Hannah Bethke and her ilk don’t want people to spell better. She knows that laughing at people’s weaknesses won’t magically improve their spelling. All it does is make them clam up. She doesn’t want students whose spelling so infuriates her to improve – she wants them, preferably, off the course – but if they have the temerity to remain on her course, they should at least have the decency to be ashamed of themselves for not being as clever as she is.

My mum was a terrible speller. I remember her not being able to spell Yours Sincerely – she always wrote “Sincerley”. I remember sitting down with her and telling her that it was sincere like sincere and then –ly, so it had to be sincerely. I remember her calling out to me to tell her how to spell it just one week later.  Hannah Bethke is much better at spelling than my mother. And she’ll be pleased to learn that my mum’s bad spelling damaged her confidence – her confidence, more than her ability – to get on in life, be successful.

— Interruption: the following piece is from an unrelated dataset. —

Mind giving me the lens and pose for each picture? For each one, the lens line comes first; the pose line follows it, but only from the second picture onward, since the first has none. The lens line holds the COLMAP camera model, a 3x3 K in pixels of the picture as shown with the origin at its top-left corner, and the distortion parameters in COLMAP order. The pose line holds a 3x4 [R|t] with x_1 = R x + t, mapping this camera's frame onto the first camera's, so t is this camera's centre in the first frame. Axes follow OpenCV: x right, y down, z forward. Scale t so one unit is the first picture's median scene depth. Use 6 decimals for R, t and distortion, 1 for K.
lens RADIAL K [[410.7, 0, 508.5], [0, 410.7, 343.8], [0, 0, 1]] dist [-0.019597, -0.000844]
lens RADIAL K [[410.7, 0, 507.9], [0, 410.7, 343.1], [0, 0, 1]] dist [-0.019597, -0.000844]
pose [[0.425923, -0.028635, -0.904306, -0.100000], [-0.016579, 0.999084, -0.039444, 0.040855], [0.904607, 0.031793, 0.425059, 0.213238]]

Thing is, maybe Hannah’s right. Maybe people who can’t spell properly shouldn’t go to uni. They should probably all be herded out of the universities and marched into Nagelstudio training colleges or something similar.

What infuriates me is her impatience, her lack of sympathy or imagination! This idea that it isn’t hard! That everyone who isn’t lucky enough to be born as clever as Bethke is lazy, weak and stupid. Wicked, even.

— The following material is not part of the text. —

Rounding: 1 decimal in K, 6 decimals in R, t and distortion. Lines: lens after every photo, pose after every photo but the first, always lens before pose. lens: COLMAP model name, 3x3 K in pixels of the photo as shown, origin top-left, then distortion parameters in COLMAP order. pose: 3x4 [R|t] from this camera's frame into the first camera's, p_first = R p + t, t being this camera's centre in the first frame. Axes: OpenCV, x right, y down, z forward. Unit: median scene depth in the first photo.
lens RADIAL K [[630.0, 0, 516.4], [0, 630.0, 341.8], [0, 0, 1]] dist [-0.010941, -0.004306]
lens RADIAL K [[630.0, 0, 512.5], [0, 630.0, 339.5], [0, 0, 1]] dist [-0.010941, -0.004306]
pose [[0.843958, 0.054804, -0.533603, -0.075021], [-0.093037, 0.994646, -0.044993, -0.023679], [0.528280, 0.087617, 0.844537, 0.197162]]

Words are hard. Spelling them correctly is, let’s be honest, fucking difficult. Why, for example, do you, in German say “Du hast recht?” If I have something, it’s a noun, and a noun needs a capital. Why aren’t the words sir and madam spelt with a capital? Why isn’t it it’s and not its? It’s Hannah’s article: the article is Hannah’s, so, logically, it should be her’s. Jane Austen thought so too, by the way. 

When I first came to Berlin, I fell in love with a Palestinian boy. He’d come over at 15, been put in U-Haft for a while. He taught himself to read German with the BZ. He actually didn’t know the difference between lower and upper case, unlike the made-up students in Bethke’s hatchet job piece. He used to write me little notes when he’d been unfaithful or spent all my money on drugs – “Libe Jaci, I love you To MaTCh.” Like that. They’d break my heart, I used to look at them and know I wasn’t really gonna end up marrying him. I always felt a mix of shame and delight.

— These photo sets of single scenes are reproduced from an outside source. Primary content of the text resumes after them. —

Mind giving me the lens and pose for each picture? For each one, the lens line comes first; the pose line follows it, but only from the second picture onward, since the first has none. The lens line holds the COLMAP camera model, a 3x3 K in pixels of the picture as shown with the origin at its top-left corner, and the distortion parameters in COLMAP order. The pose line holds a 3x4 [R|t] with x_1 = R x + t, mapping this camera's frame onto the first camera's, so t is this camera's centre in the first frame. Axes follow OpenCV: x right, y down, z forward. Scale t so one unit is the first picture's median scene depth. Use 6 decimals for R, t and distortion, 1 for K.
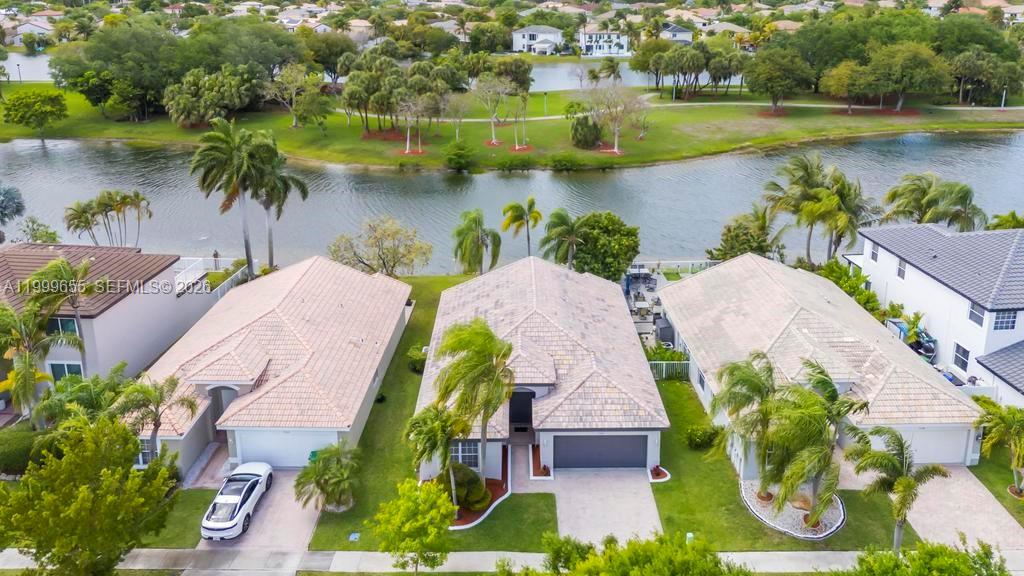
lens RADIAL K [[778.6, 0, 516.1], [0, 778.6, 198.3], [0, 0, 1]] dist [0.047908, -0.000719]
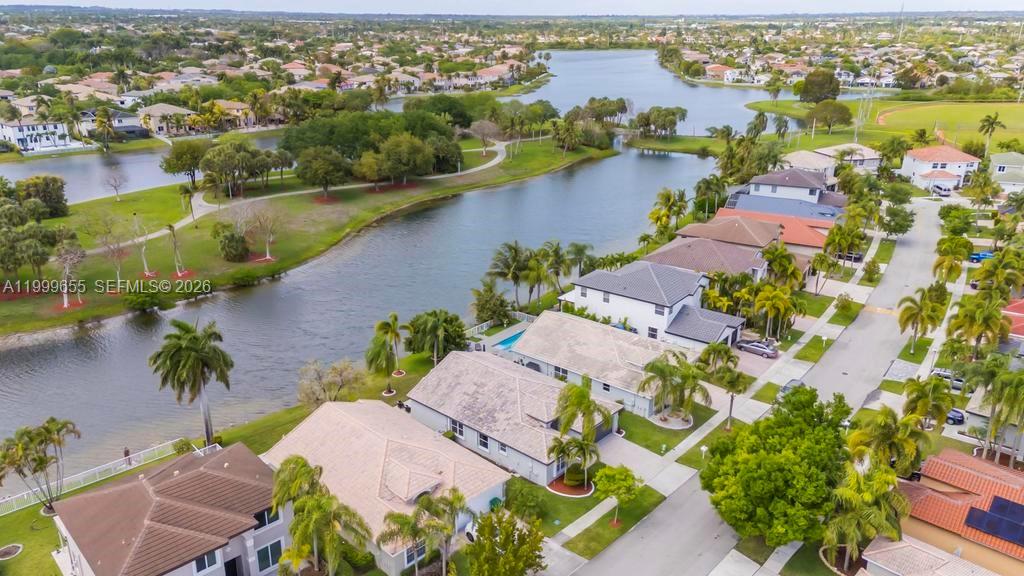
lens RADIAL K [[754.7, 0, 512.0], [0, 754.7, 288.0], [0, 0, 1]] dist [0.069545, 0.004168]
pose [[0.665656, -0.238399, 0.707155, -0.455542], [0.191055, 0.970461, 0.147323, -0.118609], [-0.721388, 0.037039, 0.691540, -0.041853]]
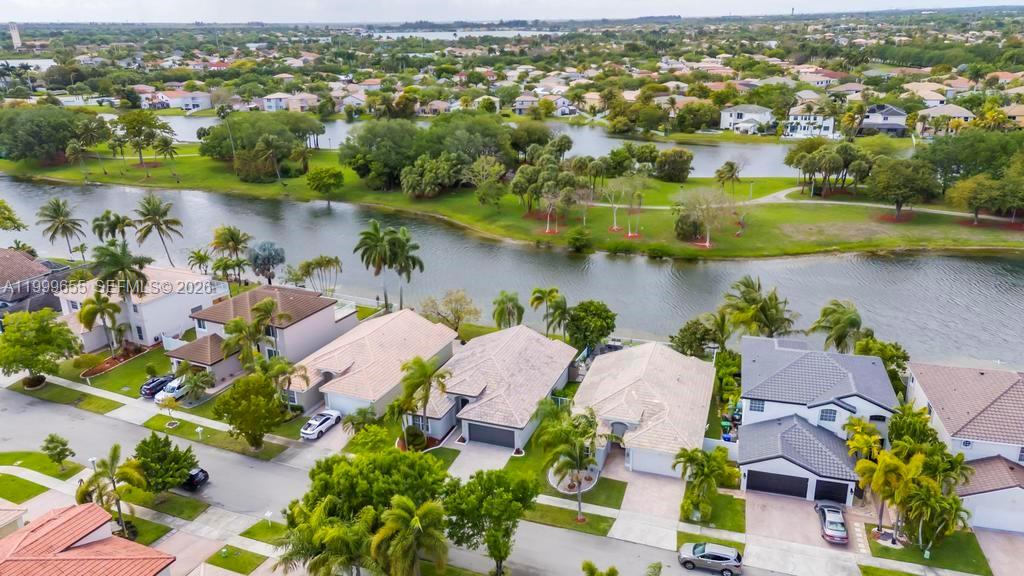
lens RADIAL K [[754.7, 0, 512.0], [0, 754.7, 288.0], [0, 0, 1]] dist [0.069545, 0.004168]
pose [[0.930558, 0.111732, -0.348681, 0.276139], [-0.088178, 0.992661, 0.082761, -0.067489], [0.355369, -0.046268, 0.933580, -0.243981]]
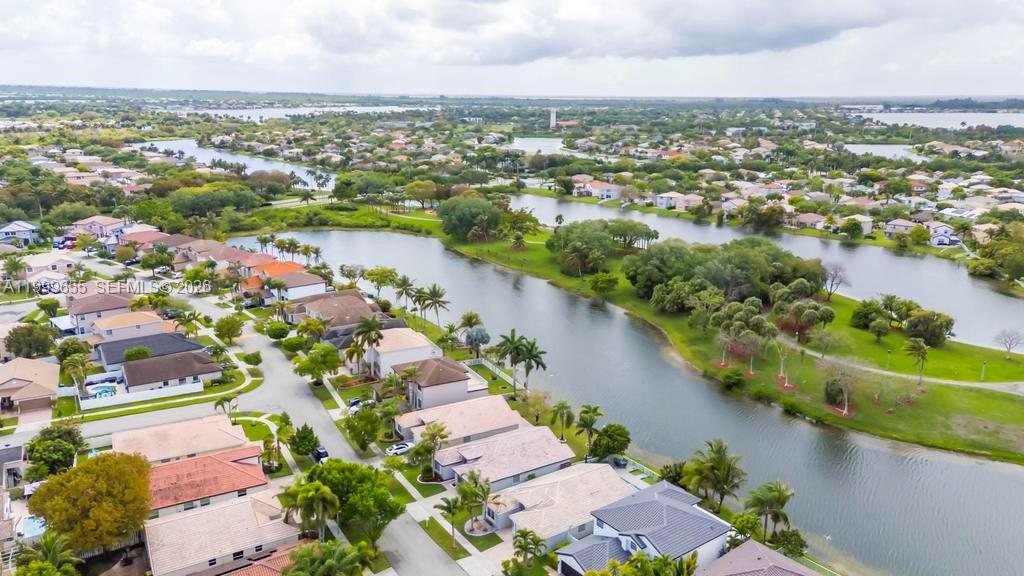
lens RADIAL K [[768.0, 0, 512.0], [0, 768.0, 288.0], [0, 0, 1]] dist [0.075093, 0.000150]
pose [[0.524816, 0.218143, -0.822789, 0.886568], [-0.241180, 0.965101, 0.102037, -0.267682], [0.816334, 0.144890, 0.559112, -0.210259]]
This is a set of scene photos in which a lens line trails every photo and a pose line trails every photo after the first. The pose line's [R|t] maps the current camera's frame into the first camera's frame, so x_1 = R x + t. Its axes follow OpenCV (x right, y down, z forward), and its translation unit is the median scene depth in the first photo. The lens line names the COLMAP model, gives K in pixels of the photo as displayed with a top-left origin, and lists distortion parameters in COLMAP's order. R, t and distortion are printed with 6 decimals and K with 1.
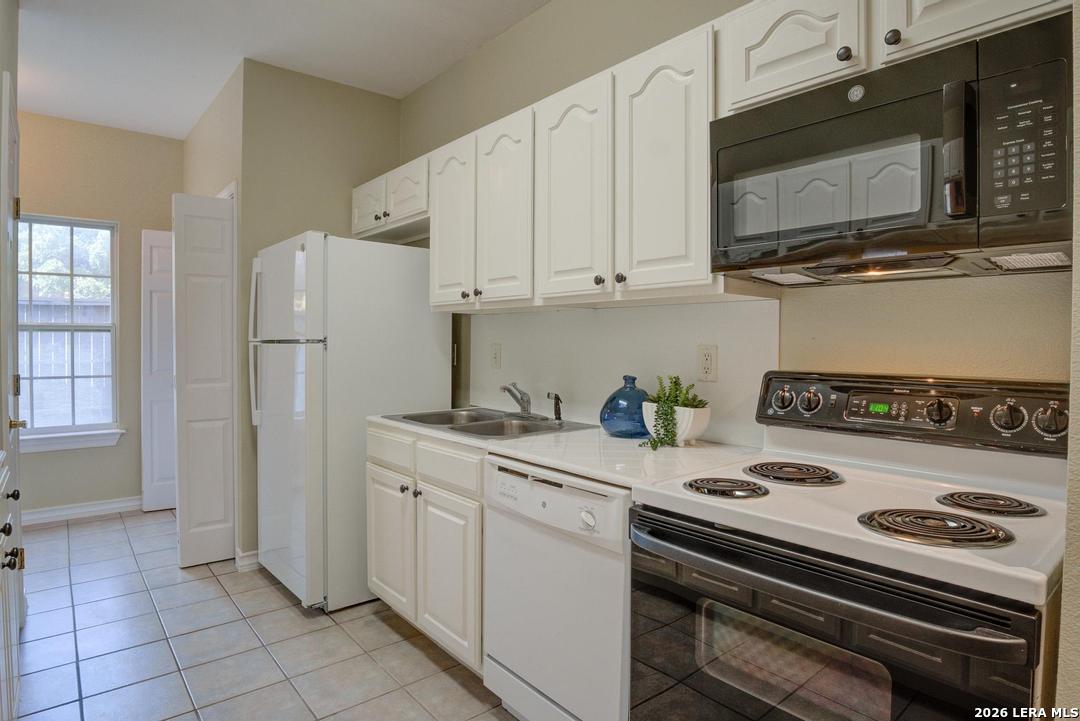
lens RADIAL K [[604.0, 0, 539.8], [0, 604.0, 355.3], [0, 0, 1]] dist [-0.052133, 0.012673]
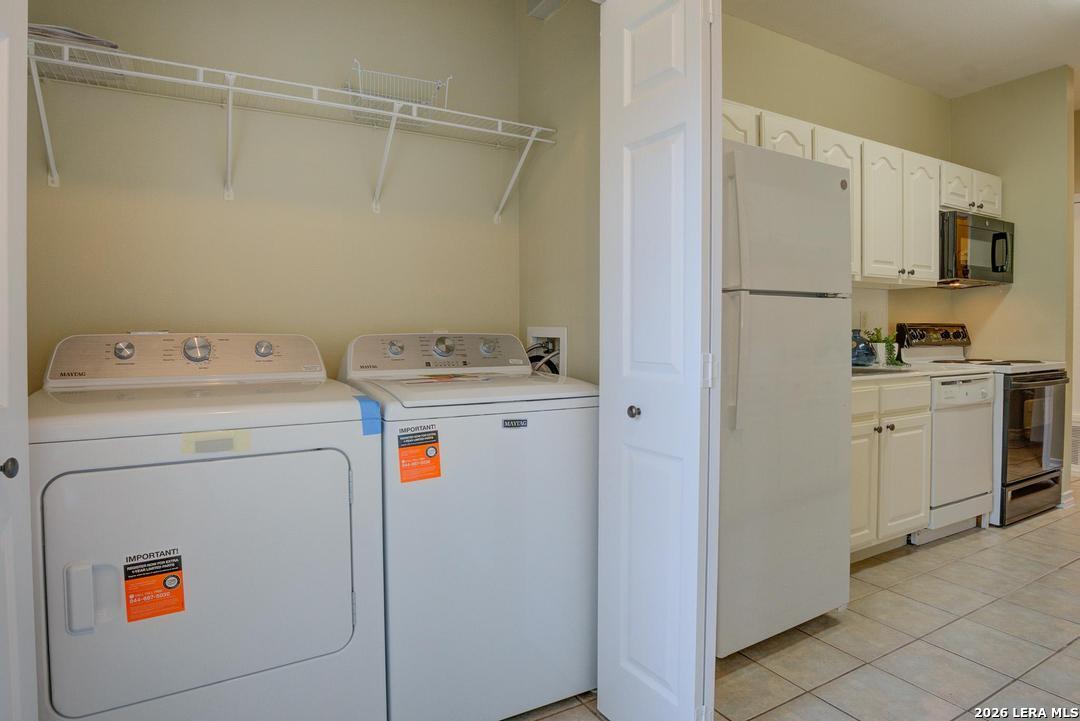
lens RADIAL K [[604.0, 0, 525.6], [0, 604.0, 347.2], [0, 0, 1]] dist [-0.052133, 0.012673]
pose [[0.190161, -0.029626, 0.981306, -1.643376], [0.025798, 0.999350, 0.025172, 0.020071], [-0.981414, 0.020529, 0.190802, 1.614332]]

In those little notes he wrote me, there was more MEANING than in that article Bethke puked up. She might be good at spelling, but she can’t write at all – because she has nothing to say. And I think this is where her “fear” comes from. She isn’t insecure about her spelling, but her actual intelligence. This is what a lot of grammar Nazis are scared about. They know they’re not original or intelligent thinkers. They know in a true democracy, our universities and newspapers wouldn’t be filled with their meaningless texts or unoriginal thoughts. People who spell “Vorraussetzing” with two “r”s belong in a Nagelstudio but in a truly fair society, Bethke would be a Toilettenfrau. And she knows this! She knows she’s a smug, small-minded person who needs to keep people like my mother ashamed or they might notice how little she actually has to say.

We can use spell-check to change all “aubegines” into “aubergine”. There’s no spell-check in the world that can change Bethke from a meaningless coward into someone who actually has something to say. I despise her and everyone like her – everyone who thinks commas are more important than human beings. It’s bad enough people thinking profits and cars and oil and sofas are more important than human beings. But commas? Fuck, you, Hannah, Bethke.